#### MATERIAL SHOWN:

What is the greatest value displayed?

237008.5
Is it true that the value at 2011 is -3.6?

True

---

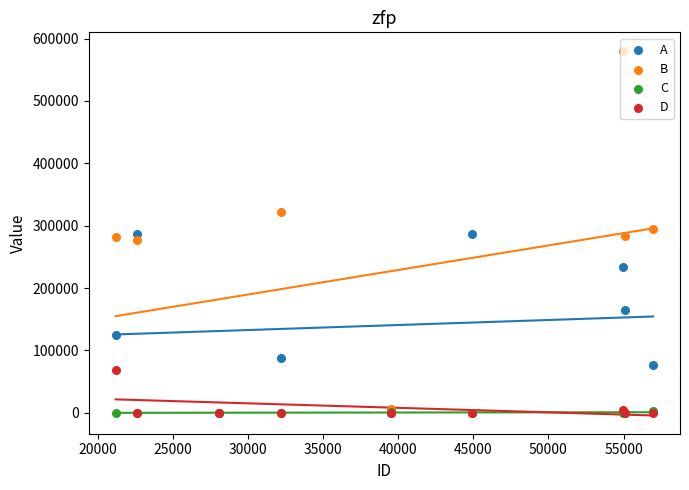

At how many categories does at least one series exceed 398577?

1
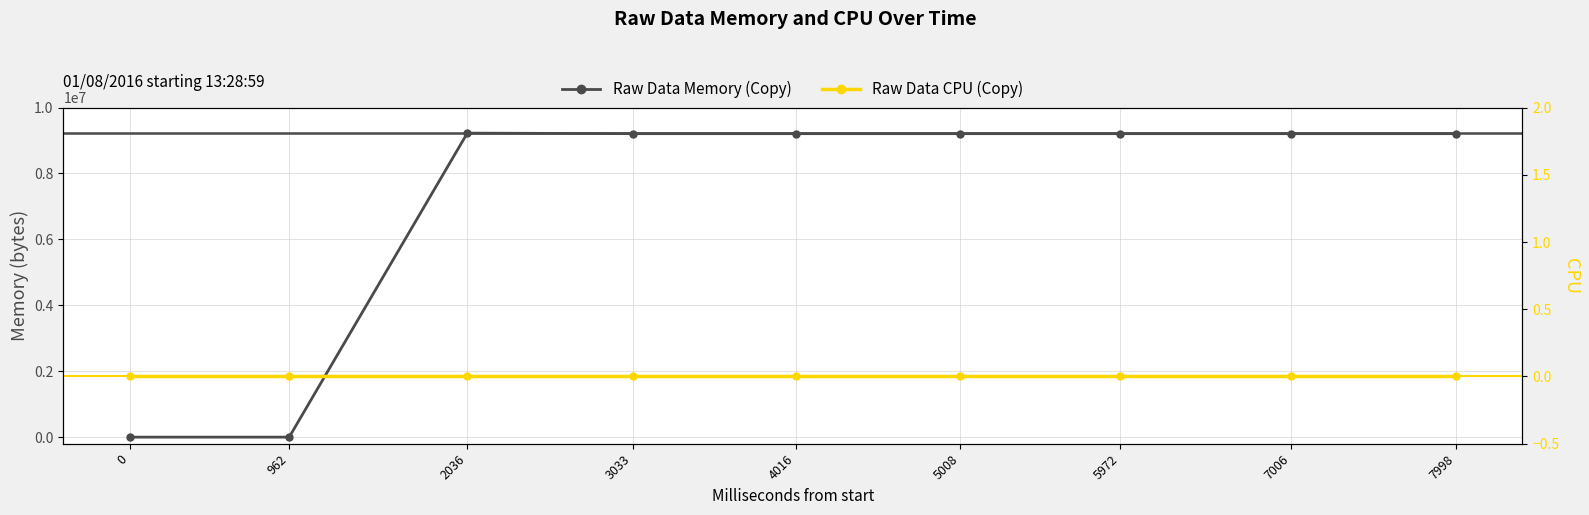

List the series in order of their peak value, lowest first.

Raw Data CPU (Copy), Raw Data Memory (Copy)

#### TRY IT:
Count the lines in the data above that contain the word "value", and reply with the number alone.

#### RESULT OF THE TASK:
3